The wind drove the snow horizontal-like across the plain, so that at times we couldn’t see more than a dozen yards. We stayed close to the planes and the tents. Lake realized that the tents would never hold on their own and ordered us to build snow barricades out of cut blocks to act as a windbreak. We put them on the windward side of the tents and in front of the planes, which were all pointed into the teeth of the wind and tied down by dozens of steel anchor lines driven with long steel pegs into the ice.
Lake was as restless as a bride on her wedding day. He couldn’t wait for us to finish building camp, but put a crew of men and one of the drilling machines on a ridge of rock that he found nearly exposed not far from camp. After a while the wind started to die back a bit, and that made work easier, but it never stopped blowing. It was always there, whistling from the mountains, whatever we did, wherever we went. There was no escape.
I was just done feeding my dogs when Gedney brought back word that the drill crew under his direction had found a cave. They drilled into the rock and set a charge of dynamite, and the blast opened a hole in the rock that gave access to the cave. We all left what we was doing and walked over to have a look.
The hole was not much bigger than a doorway, but easy enough to crawl through. It opened down into a cave with a roof high enough to stand up under that went on in all directions into darkness between these rippled rock pillars that looked like the kind of columns you see in a church, only rougher.
I went down into the opening after the others. Lake had an electric torch and used it to explore the shadows. As far as I could tell, there was no end to that cave. I heard Lake tell Gedney that it was a limestone cave and that it had been carved out by the action of water. If so, the water was long gone, because it was dry as chalk down there.
The entire surface of the cave floor was covered in loose shells and bones, so thick you couldn’t walk without crunching them under your boots. They rolled and slid around under me feet with every step, and made a kind of grinding noise as they rubbed together. The air was filled with it because about a dozen men had decided to take a look around. Their boots raised a white dust that got caught in the back of my throat.
Lake told Gedney that the cave must have been open at one time to let in all these bones, but that it had been sealed up from the outside world for at least thirty million years. I think he knew I was listening to him. He sort of looked over at me as he talked, and he had a little smile at the corners of his lips.
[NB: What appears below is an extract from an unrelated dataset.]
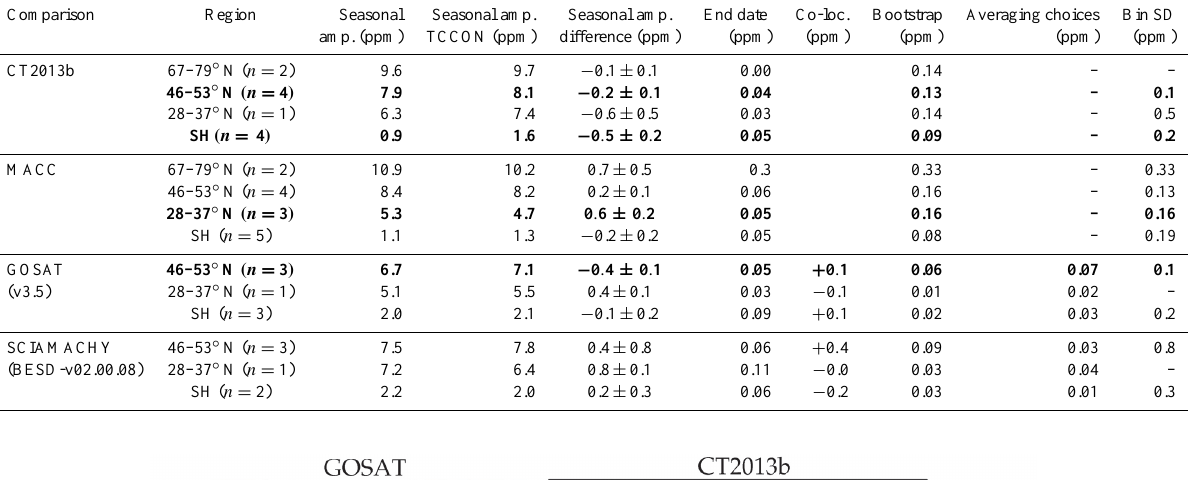
Table 3. Seasonal cycle amplitude for different latitudes. Stations included for satellites are Karlsruhe, Orléans, Park Falls, Lamont, Dar- win, Reunion (GOSAT), and Wollongong. Stations included for models are Sodankylä, Bialystok, Karlsruhe, Orléans, Park Falls, Lamont, Tsukuba, Saga, Darwin, Reunion, Wollongong, Lauder_120HR, and Lauder_125HR. Bold shows entries with statistically significant differ- ences.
He didn’t seem to mind my eavesdropping.
I’d never been in a cave like that before. The caves in New England are small affairs. The colors in the limestone pillars—”stalagmites” Lake called them—was something wonderful to see, all blues and greens and rosy reds. I don’t know what made the colors, maybe something in the water that carved out the cave. I was glad to get out of there, as interesting as it all was, because the grinding of the bones reminded me of grinding teeth, and there was this queer smell that made my stomach flip.